* DOCUMENT SEGMENT *
┏━━

The Mouse and the Monster is a 1996-1997 American animated series created by Jerry Leibowitz for Saban Entertainment. It centered around a mouse named Chesbro, and a beatnik monster named Mo. The show was originally part of the UPN network's 1996 UPN Kids lineup alongside other Saban-produced shows, such as Bureau of Alien Detectors and The Incredible Hulk. Reruns later appeared on the Fox Family Channel. The show subsequently aired on various Disney Channels in Europe following Disney's acquisition of Saban's library of shows.

Ownership of the series passed to Disney in 2001 when Disney acquired Fox Kids Worldwide, which also includes Saban Entertainment. The series is not available on Disney+.

Plot
During what would be his final concert, the brilliant pianist Flatnoteski suffered a heart attack and died. Among the front-row visitors were Dr. Wackerstein and his wife and assistant Olga. Dr. Wackerstein immediately claimed Flatnoteski's brain so that the Doctor could create a body to place said brain in and allow Flatnoteski's genius to live on. For this purpose, Dr. Wackerstein created Mo, a cycloptic golem bearing a passing resemblance to Frankenstein's Monster. However, even without a brain, Mo had a mind and personality of his own and did not want his own newly created life to make room for a brain that wasn't his. An inhabitant of Wackerstein's castle, a mouse named Chesbro, befriended Mo and helped him to flee. Pals together, they are on the run from the mad doctor.

┗━━

* GIVEN RECORDS *
┏━━

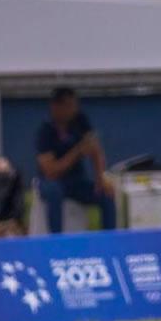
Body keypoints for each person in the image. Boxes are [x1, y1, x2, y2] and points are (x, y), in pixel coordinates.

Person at [35, 88, 116, 234]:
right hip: (50, 181)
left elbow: (95, 150)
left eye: (75, 105)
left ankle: (109, 238)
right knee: (54, 192)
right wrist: (77, 151)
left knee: (106, 194)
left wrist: (101, 178)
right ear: (55, 107)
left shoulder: (80, 120)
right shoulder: (45, 131)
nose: (73, 110)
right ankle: (56, 239)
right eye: (68, 106)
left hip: (76, 181)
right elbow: (51, 172)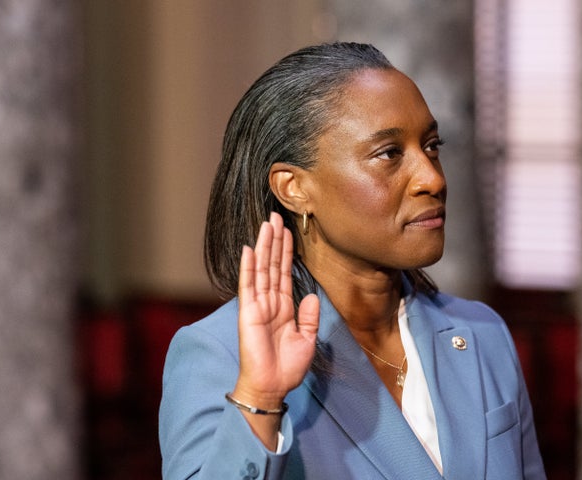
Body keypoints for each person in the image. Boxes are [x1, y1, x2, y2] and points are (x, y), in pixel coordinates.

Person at [159, 42, 546, 479]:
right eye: (389, 154)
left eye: (432, 146)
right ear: (294, 188)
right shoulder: (221, 354)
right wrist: (260, 398)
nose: (433, 178)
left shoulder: (482, 335)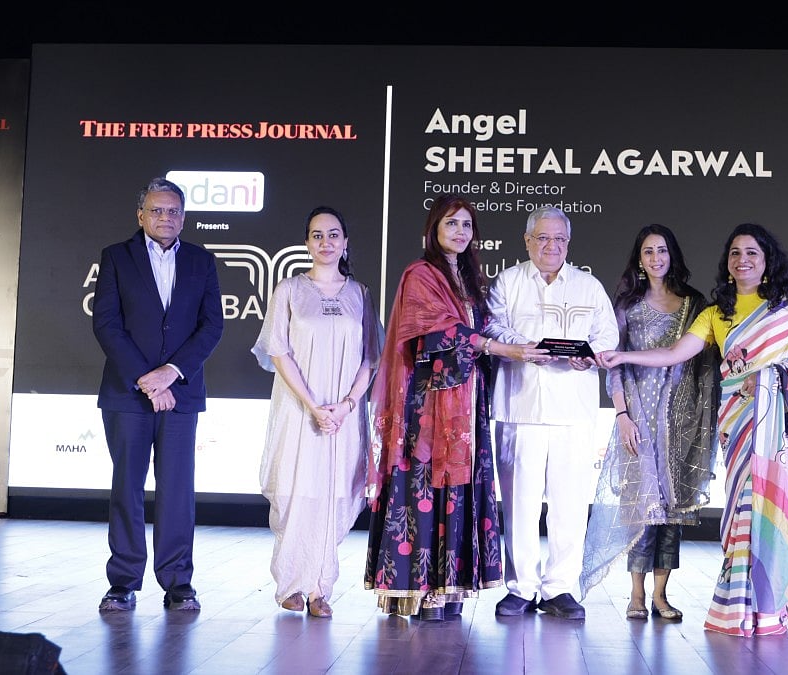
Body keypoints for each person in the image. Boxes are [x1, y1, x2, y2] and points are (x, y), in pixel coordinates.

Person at [596, 223, 788, 637]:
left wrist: (773, 377)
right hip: (740, 426)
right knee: (742, 511)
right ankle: (736, 607)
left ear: (767, 260)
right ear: (727, 262)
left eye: (752, 253)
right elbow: (673, 353)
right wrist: (621, 356)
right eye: (735, 253)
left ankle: (774, 607)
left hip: (782, 432)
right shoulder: (714, 313)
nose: (742, 260)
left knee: (776, 512)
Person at [363, 194, 547, 621]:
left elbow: (478, 331)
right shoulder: (420, 275)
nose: (460, 232)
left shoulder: (471, 280)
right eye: (451, 224)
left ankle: (448, 589)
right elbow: (438, 334)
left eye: (467, 225)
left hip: (468, 402)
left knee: (460, 489)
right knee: (424, 488)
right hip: (429, 404)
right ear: (433, 230)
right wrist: (504, 348)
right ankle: (417, 589)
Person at [93, 177, 224, 612]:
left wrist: (170, 374)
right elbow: (107, 325)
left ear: (183, 217)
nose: (165, 217)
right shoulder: (115, 257)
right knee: (126, 489)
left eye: (173, 211)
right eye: (156, 210)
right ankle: (123, 582)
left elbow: (212, 327)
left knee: (177, 491)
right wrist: (147, 380)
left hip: (181, 394)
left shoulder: (202, 262)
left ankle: (178, 583)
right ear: (141, 215)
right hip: (127, 395)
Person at [578, 224, 719, 622]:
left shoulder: (695, 304)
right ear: (638, 260)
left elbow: (703, 365)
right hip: (638, 418)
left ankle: (661, 596)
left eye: (661, 251)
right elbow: (614, 363)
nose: (656, 258)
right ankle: (636, 596)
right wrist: (622, 414)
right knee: (641, 509)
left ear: (672, 255)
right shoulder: (626, 306)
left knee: (672, 513)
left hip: (682, 421)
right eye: (648, 252)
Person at [485, 205, 619, 620]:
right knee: (520, 504)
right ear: (527, 241)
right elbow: (492, 327)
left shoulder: (588, 286)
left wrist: (589, 357)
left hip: (573, 412)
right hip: (519, 407)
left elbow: (606, 337)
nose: (551, 246)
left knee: (570, 506)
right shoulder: (508, 282)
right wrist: (525, 346)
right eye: (543, 238)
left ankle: (561, 588)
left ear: (568, 243)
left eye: (559, 239)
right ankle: (520, 588)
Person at [252, 206, 384, 619]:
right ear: (306, 242)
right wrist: (314, 406)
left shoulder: (360, 294)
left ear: (346, 242)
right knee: (296, 492)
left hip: (343, 416)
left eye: (333, 234)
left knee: (333, 494)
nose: (325, 242)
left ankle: (320, 588)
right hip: (299, 410)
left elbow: (371, 358)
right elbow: (278, 349)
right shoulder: (289, 289)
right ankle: (291, 583)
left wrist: (344, 407)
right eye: (316, 235)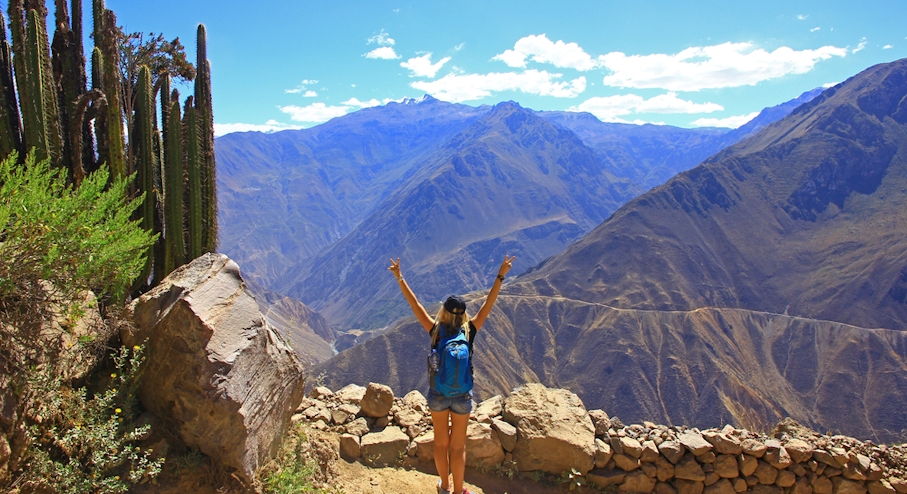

┗━━

* EXERCISE TASKS *
1 - Return, word for word, the part of the passage about The Mouse and the Monster between "Ownership of the" and "available on Disney+.", inclusive.
2 - Extend the passage about The Mouse and the Monster, picking up right after its final sentence.
The items have no connection to the passage about The Mouse and the Monster.

* RESPONSES BY TASK *
1 -
Ownership of the series passed to Disney in 2001 when Disney acquired Fox Kids Worldwide, which also includes Saban Entertainment. The series is not available on Disney+.

2 -
Characters
 Chesbro "Chez" Mouse: An ordinary yellow former lab-mouse. He is Mo's best friend and travel companion, both on the run from Dr. Wackerstein. He has a pessimistic streak, often feeling regretful for leaving a cheese factory over a laboratory job. Chez is constantly busy keeping Mo (and himself) out of trouble.
 Mo: A large blue cycloptic beatnik monster. He's cheerful, impulsive, and generally kind. Having been brought into creation rather than being born, Mo possesses a childlike fascination for things he isn't familiar with. He loves drumming on his bongos in a true beatnik fashion. His favorite food is Gumballs, especially Squid-flavored ones. He truly despises Liverwurst, from having been force-fed the stuff while a captive of the doctor, and can go on a berserk rampage if he even so much as hears the word.
 Dr. Wackerstein: A short purple man, who is a lunatic scientist with decent intentions, but insane means. He created Mo so he could place Flatnoteski's Brain inside of his skull, and when he found out Mo had escaped, he chased after him. Wackerstein also has an assistant named Olga, whom he always calls Igor; much to her chagrin, and in spite of her repeated corrections.
 Olga: A woman with a green complexion, a Slavic accent and a tall pink beehive hairstyle. She is Dr. Wackerstein's wife and assistant. Besides being a performance artist, Olga is a strange, completely inexcitable woman. She often keeps Dr. Wackerstein in line, acting as a voice of reason for his boisterous behavior. What few pleasures in life she has includes her mother's schnitzels, and interpretive dance paired with her own experimental form of music, which generally consists of a tuba playing short notes, accompanied by off-key opera singing. Her catchphrase is: "My name is Olga, you vertically challenged bupkis of a man!"
 Flatnoteski's Brain: The brilliant composer and pianist Flatnoteski has died from a heart attack, but his disembodied brain lives on. It's usually brought along with Dr. Wackerstein, riding in the toddler's seat in the back of the doctor's car. Despite being a disembodied brain, it will often express its feelings to the viewer, in the form of a thought balloon that conveys a brainwave frequency line, which changes to reflect what it's thinking, such as short words like "HELP".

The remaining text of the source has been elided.